» **Texte**
<<<<
2084, un futur plein d’avenir, Compagnie Flash Marionnettes.

Publié le par Justin Hurle

Cette libre interprétation de 1984, l’œuvre la plus aboutie de Georges Orwell, n’était pas sans risque. Et ce d’autant plus qu’elle devait s’adresser à un très jeune public. Alors… le pari est-il gagné ?


L’objectif pédagogique est de taille ! Faire comprendre que la standardisation des esprits, le penser pareil – la pensée unique ! (m’rappelle un truc, ça...) – dont la conséquence est la soumission d’un groupe d’humains à un seul d’entres-eux – ne relève pas d’une fable. Cela ne commence-t-il pas, du reste, par s’habiller avec des frusques de la même marque que celle portée par nos copines et copains ?  

Et la normalisation des esprits, de s’échafauder insidieusement via une langue toujours plus saccagée, étriquée, raccourcie ; la pensée ne s’exprimant que par codes, sigles, initiales... des appellations d’origine contrôlée (par qui ?).


À cet objectif éducatif ambitieux, moyens... élevés ?
>>>>
» **Coordonnées des boîtes englobantes**
<<<<
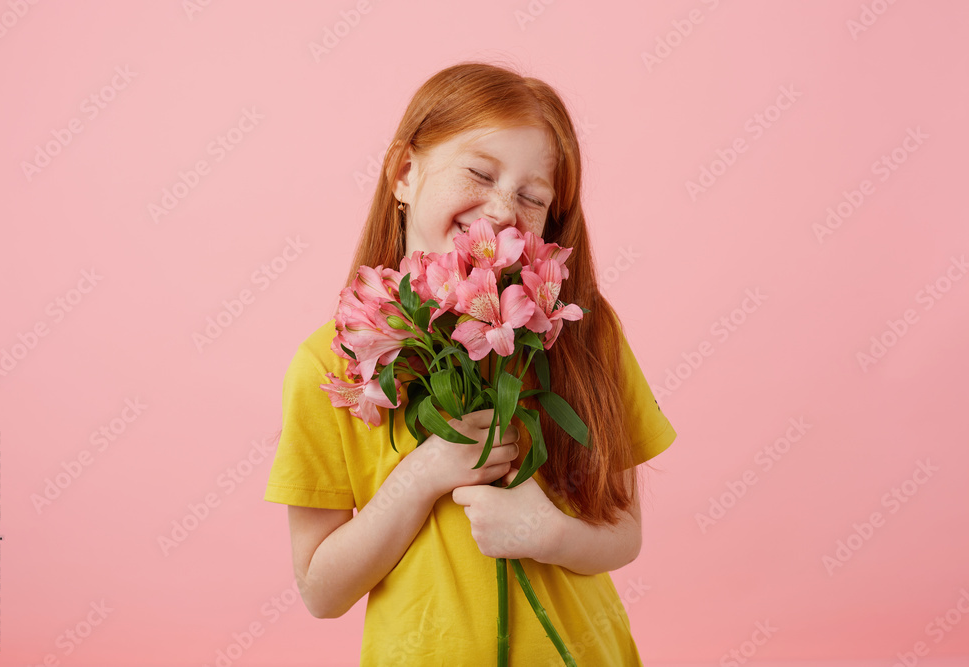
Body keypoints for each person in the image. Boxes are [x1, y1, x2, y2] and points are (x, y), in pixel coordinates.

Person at [264, 61, 677, 666]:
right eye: (479, 173)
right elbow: (321, 591)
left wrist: (549, 532)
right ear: (404, 172)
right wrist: (422, 474)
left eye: (534, 198)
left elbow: (625, 533)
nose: (504, 209)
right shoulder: (331, 360)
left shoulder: (584, 334)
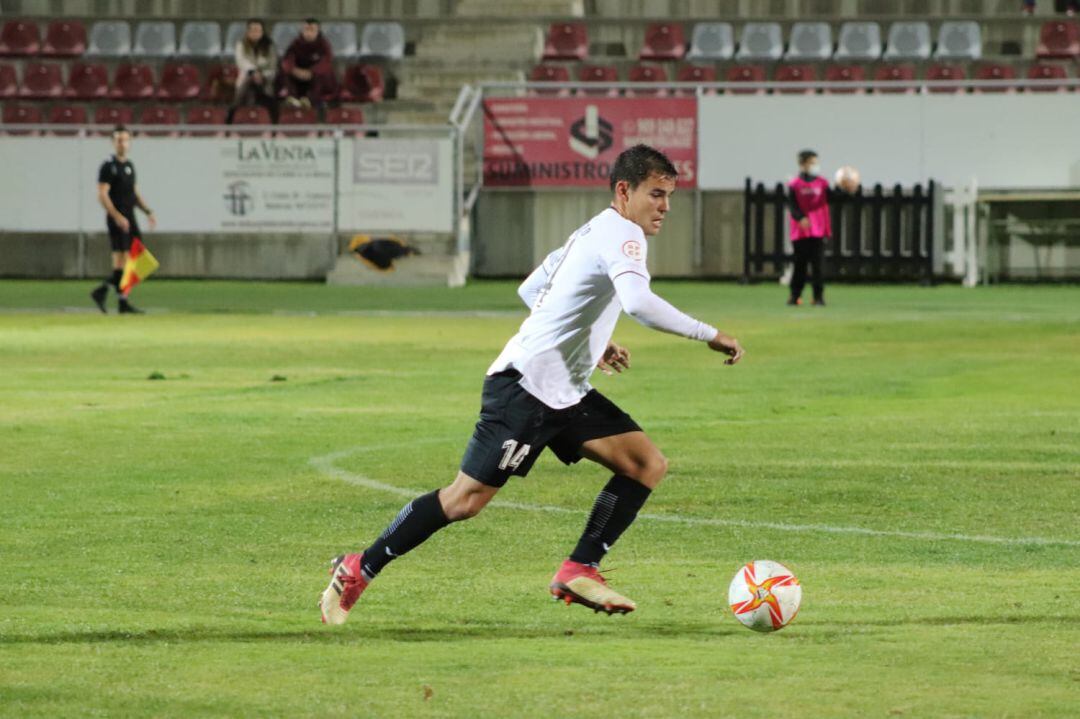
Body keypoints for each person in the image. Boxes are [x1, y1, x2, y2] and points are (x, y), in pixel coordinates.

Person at [319, 145, 745, 624]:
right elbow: (639, 303)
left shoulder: (588, 233)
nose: (665, 206)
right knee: (464, 501)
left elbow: (532, 289)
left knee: (645, 463)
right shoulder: (623, 234)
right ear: (624, 191)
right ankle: (360, 567)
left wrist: (594, 341)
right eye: (657, 194)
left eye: (670, 196)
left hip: (565, 390)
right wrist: (710, 334)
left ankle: (580, 567)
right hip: (524, 389)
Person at [90, 125, 156, 314]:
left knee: (139, 261)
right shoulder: (108, 166)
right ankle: (121, 301)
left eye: (125, 140)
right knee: (121, 260)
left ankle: (104, 290)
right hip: (117, 218)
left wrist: (147, 211)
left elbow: (134, 193)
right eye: (119, 140)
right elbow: (102, 194)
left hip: (130, 216)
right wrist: (117, 216)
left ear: (130, 142)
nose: (122, 144)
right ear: (113, 142)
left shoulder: (129, 166)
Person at [786, 149, 830, 307]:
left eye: (815, 163)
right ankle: (795, 296)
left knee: (818, 265)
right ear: (803, 164)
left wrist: (848, 189)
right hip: (800, 231)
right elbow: (792, 205)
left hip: (818, 229)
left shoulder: (822, 183)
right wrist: (800, 218)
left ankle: (818, 297)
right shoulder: (795, 184)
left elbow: (832, 198)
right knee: (800, 265)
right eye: (812, 163)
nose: (815, 166)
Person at [278, 18, 336, 110]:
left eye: (312, 30)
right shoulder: (296, 43)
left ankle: (310, 101)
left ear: (318, 31)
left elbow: (326, 62)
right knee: (285, 73)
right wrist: (294, 70)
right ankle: (293, 99)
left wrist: (312, 72)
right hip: (298, 76)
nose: (309, 33)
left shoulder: (323, 45)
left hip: (315, 78)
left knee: (325, 74)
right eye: (306, 29)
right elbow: (287, 60)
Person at [230, 18, 277, 123]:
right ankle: (232, 116)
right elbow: (241, 62)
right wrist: (253, 72)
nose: (255, 33)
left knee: (266, 92)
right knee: (247, 83)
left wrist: (262, 75)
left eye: (258, 30)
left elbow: (272, 66)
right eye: (252, 30)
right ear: (248, 32)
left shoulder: (270, 46)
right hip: (247, 76)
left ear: (262, 32)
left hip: (265, 79)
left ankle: (273, 123)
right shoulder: (241, 45)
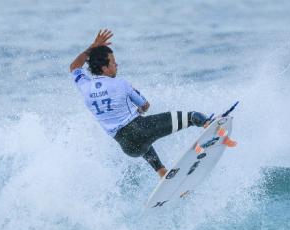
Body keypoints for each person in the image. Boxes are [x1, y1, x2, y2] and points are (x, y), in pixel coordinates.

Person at [69, 29, 236, 178]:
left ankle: (161, 172)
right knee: (190, 117)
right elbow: (145, 105)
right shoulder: (120, 83)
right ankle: (208, 123)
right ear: (105, 68)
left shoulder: (84, 86)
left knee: (143, 142)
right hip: (138, 129)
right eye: (113, 63)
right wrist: (140, 107)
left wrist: (92, 47)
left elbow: (74, 66)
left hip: (127, 146)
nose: (116, 65)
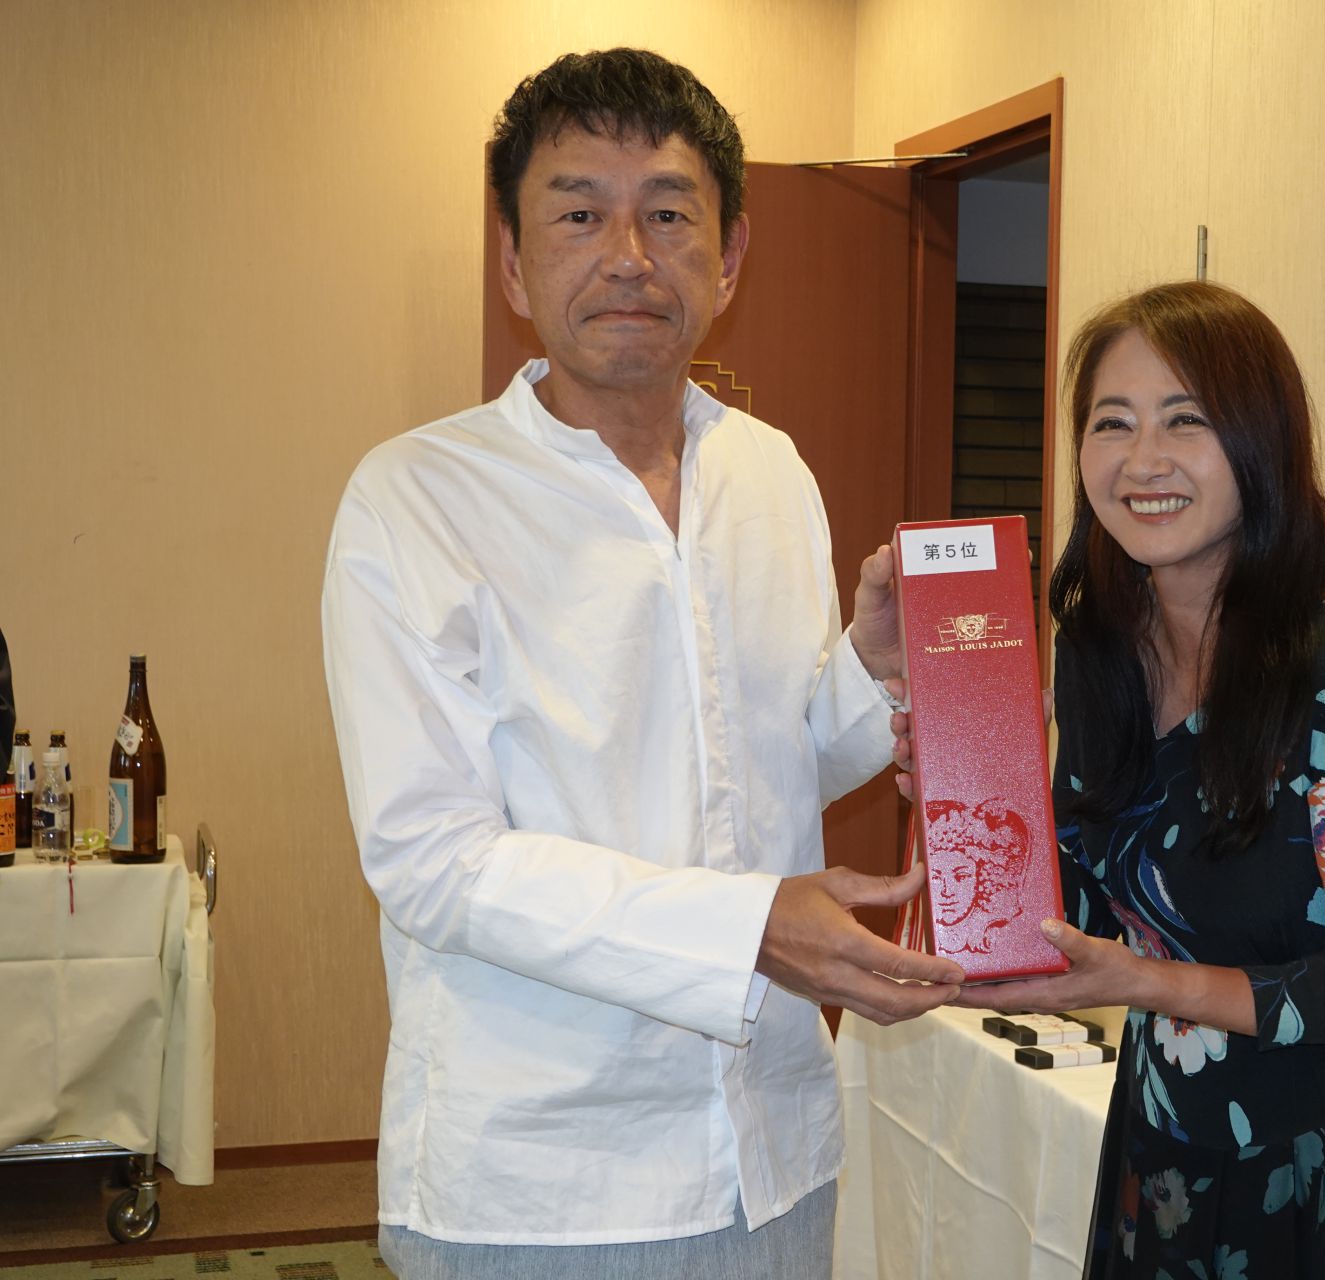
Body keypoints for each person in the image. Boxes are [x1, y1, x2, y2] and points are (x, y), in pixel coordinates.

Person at [321, 48, 962, 1280]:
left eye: (669, 214)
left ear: (729, 257)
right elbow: (433, 859)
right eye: (579, 214)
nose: (628, 255)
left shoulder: (770, 471)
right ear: (514, 264)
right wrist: (749, 927)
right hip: (547, 1183)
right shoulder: (415, 499)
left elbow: (775, 763)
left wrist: (869, 668)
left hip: (778, 1141)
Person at [941, 281, 1325, 1276]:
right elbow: (1073, 909)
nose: (1142, 459)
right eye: (1112, 422)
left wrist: (1144, 982)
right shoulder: (1100, 648)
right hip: (1169, 1147)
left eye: (1185, 421)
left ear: (1259, 443)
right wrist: (963, 781)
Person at [926, 797, 1034, 954]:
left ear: (983, 877)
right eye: (936, 877)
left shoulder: (1010, 941)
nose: (946, 891)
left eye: (961, 877)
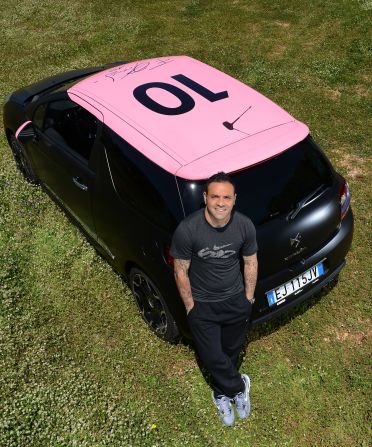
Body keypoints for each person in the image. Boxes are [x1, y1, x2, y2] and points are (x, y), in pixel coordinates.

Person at [170, 172, 258, 427]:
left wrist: (248, 299)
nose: (221, 202)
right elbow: (180, 270)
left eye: (227, 197)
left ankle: (221, 392)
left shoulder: (244, 226)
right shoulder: (188, 229)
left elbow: (250, 262)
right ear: (205, 197)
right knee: (211, 356)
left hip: (235, 302)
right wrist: (190, 307)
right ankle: (239, 386)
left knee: (230, 352)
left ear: (234, 200)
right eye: (215, 196)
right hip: (203, 304)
>>>>
» **Exercices à résoudre**
• A. Selon la critique du spectacle 2084, de quelle œuvre ce spectacle est-il une libre interprétation ?
• B. Recopiez tout le passage de la critique du spectacle 2084, depuis « Cette libre interprétation » jusqu'à « ambitieux, moyens... élevés ? ».
• C. Écrivez la suite de la critique du spectacle 2084 à partir de sa dernière phrase.
Les entrées ci-dessus viennent d'une autre source que la critique.

» **Réponses**
• A. De 1984, l'œuvre la plus aboutie de Georges Orwell.

• B.
Cette libre interprétation de 1984, l’œuvre la plus aboutie de Georges Orwell, n’était pas sans risque. Et ce d’autant plus qu’elle devait s’adresser à un très jeune public. Alors… le pari est-il gagné ?


L’objectif pédagogique est de taille ! Faire comprendre que la standardisation des esprits, le penser pareil – la pensée unique ! (m’rappelle un truc, ça...) – dont la conséquence est la soumission d’un groupe d’humains à un seul d’entres-eux – ne relève pas d’une fable. Cela ne commence-t-il pas, du reste, par s’habiller avec des frusques de la même marque que celle portée par nos copines et copains ?  

Et la normalisation des esprits, de s’échafauder insidieusement via une langue toujours plus saccagée, étriquée, raccourcie ; la pensée ne s’exprimant que par codes, sigles, initiales... des appellations d’origine contrôlée (par qui ?).


À cet objectif éducatif ambitieux, moyens... élevés ?

• C.
Des marionnettes. Rien ne vaut un spectacle de marionnettes pour attirer l’attention des plus jeunes comme des plus vieux. Pour les premiers, il est, à leurs yeux, davantage question d’un spectacle, d’une farce, que d’un temps éducatif ; les seconds, de nostalgie bienfaisante. L’outil, la marionnette, est plutôt approprié – et ce d’autant plus qu’on imagine déjà le marionnettiste l’agitant, la manipulant à souhait, pour son bon plaisir. Rien de mieux qu’une marionnette donc, pour traiter de la manipulation.

 

Qu'en est-il de la langue ?


La langue y est si codifiée dans les scènes jouées par les robots, qu’on n’en perd facilement le sens. Ainsi, le public, devant un langage dépourvu de sens, se trouve un tantinet… perdu. Plutôt bien vu, à la condition de reprendre cela avec les plus jeunes. « Voyez comment nous sommes largués quand vous écrivez vos textos de cette manière ! Voyez comment vous seriez perdus si jamais vos maîtresses et maîtres vous parlaient qu’avec des sigles ! Nous pourrions vous dire n’importe quoi ! Et vous, de nous écouter sans jamais pourvoir nous contredire… »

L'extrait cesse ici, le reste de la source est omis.